Investment Flashcards
Causes Of Low UK investment (3)
• Weakness in UK financial sector and short-term management
• Barriers to accessing the UK
• Animal Spirits.
How does Weakness in UK financial sector and short-term management cause low UK investment ?
This causes banks to become weak, so they can’t give loans to businesses. This means businesses can’t invest, lowering the productivity of workers (economic recession).
How does barriers to accessing the UK cause low UK investment ?
There is less knowledge of investing in the UK as the laws are difficult to understand. This causes international investments to the UK to decrease as they are put off.
Who made the idea of Animal Spirits ?
John Maynard Keynes (1933-36).
What is Animal Spirits ?
When the economy is experiencing prosperity, business confidence rises (animal spirits) = the mood of managers + owners of firms about the future of their industry and the wider economy.
Consequences Of Low UK Investment (3)
• Slower economic growth
• Weaker productivity growth (lower output per worker)
• Worsening of the net trade balance.
Examples Of Investment
Factories
Machines
Offices
Stocks Of Materials
Definition Of Gross Investment
The addition of capital stock, both to replace the existing capital stock which has been used up and the creation of additional capital.
Definition Of Net Investment
Gross investment minus depreciation.
Definition Of human capital
investment in education / training of workers.
Definition of physical capital
investment in factories ; subject of this unit (the I in AD).
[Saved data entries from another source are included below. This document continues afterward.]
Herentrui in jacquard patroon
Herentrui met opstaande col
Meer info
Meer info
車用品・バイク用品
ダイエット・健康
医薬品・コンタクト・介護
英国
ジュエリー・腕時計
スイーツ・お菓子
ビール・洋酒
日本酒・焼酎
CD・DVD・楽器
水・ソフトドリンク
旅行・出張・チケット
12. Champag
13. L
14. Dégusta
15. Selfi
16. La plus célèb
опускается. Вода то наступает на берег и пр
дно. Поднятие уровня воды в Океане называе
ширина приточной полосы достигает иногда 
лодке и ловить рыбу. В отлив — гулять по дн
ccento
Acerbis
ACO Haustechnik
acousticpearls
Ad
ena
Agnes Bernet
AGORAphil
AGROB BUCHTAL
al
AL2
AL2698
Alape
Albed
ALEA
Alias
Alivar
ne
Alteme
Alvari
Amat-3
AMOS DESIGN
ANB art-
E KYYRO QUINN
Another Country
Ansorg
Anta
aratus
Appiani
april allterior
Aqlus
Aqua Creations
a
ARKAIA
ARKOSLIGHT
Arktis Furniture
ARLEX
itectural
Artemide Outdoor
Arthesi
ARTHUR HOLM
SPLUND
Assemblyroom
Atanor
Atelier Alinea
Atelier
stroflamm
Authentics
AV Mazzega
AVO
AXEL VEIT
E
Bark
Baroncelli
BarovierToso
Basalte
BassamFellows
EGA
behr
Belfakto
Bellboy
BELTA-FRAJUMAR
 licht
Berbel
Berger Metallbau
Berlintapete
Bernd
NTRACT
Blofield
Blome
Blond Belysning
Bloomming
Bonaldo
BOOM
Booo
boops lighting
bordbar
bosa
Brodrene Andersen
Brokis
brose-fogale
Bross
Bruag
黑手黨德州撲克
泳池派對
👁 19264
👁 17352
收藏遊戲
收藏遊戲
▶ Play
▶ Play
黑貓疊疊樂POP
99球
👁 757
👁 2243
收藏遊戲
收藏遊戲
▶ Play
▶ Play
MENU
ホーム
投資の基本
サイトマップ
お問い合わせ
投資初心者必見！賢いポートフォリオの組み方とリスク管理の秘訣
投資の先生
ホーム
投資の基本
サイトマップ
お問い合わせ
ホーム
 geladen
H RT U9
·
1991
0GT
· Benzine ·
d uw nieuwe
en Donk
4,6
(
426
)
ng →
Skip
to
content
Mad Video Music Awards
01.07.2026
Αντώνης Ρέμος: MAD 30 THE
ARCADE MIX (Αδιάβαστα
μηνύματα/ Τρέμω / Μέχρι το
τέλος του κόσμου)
Variables that affect Investment (8)
Rate Of Interest
The rate of economic growth
Costs
Business expectations + confidence
World economy
Retained Profit
Government Regulations.
Rate of interest effect on investment
• Some investment is financed by firms borrowing money from banks. Interest paid by a loan is then part of the cost of an investment project.
• Higher the rate of interest = Lower the investment.
Retained Profit effect on Investment
• Retained profit : Profit kept back by a firm for its own use which isn’t distributed to shareholders or used to pay taxation.
• Some investment is financed by this
• Higher the retained profit = more investment.
The rate of economic growth effect on investment
• If rate of economic growth is negative = Investment is lower
• The idea that investment is linked to changes in output or income of economy is called accelerator theory.
Accelerator Theory Equation
It = a(Yt - Yt-1)
• I is investment in time period t
• Yt - Yt-1 is change in real income during year t.
• a is the accelerator coefficient and is the capital-output ratio.
Costs effect on investment
• Private sectors need to make profit and sell products made from investment
• So costs per unit need to be below selling price
• Increase costs = reduced profitability = reduced rate of investment.
Business expectations and confidence effect on investment
• If firms expect their sales to increase, they’re more likely to invest in new capital equipment.
• Higher business confidence = More investment.
World economy effect on investment
If the world economy is booming = demand for exports increase = increased domestic investment.
Retained Profit effect on investment
•If retained profit is low, firms will tend to not invest.
• 70% of individual/commercial investment is financed by this.
Government regulations effect on investment.
Highly regulated economies tend to increase costs for firms, which reduces profitability. This means they’re discouraged from investment.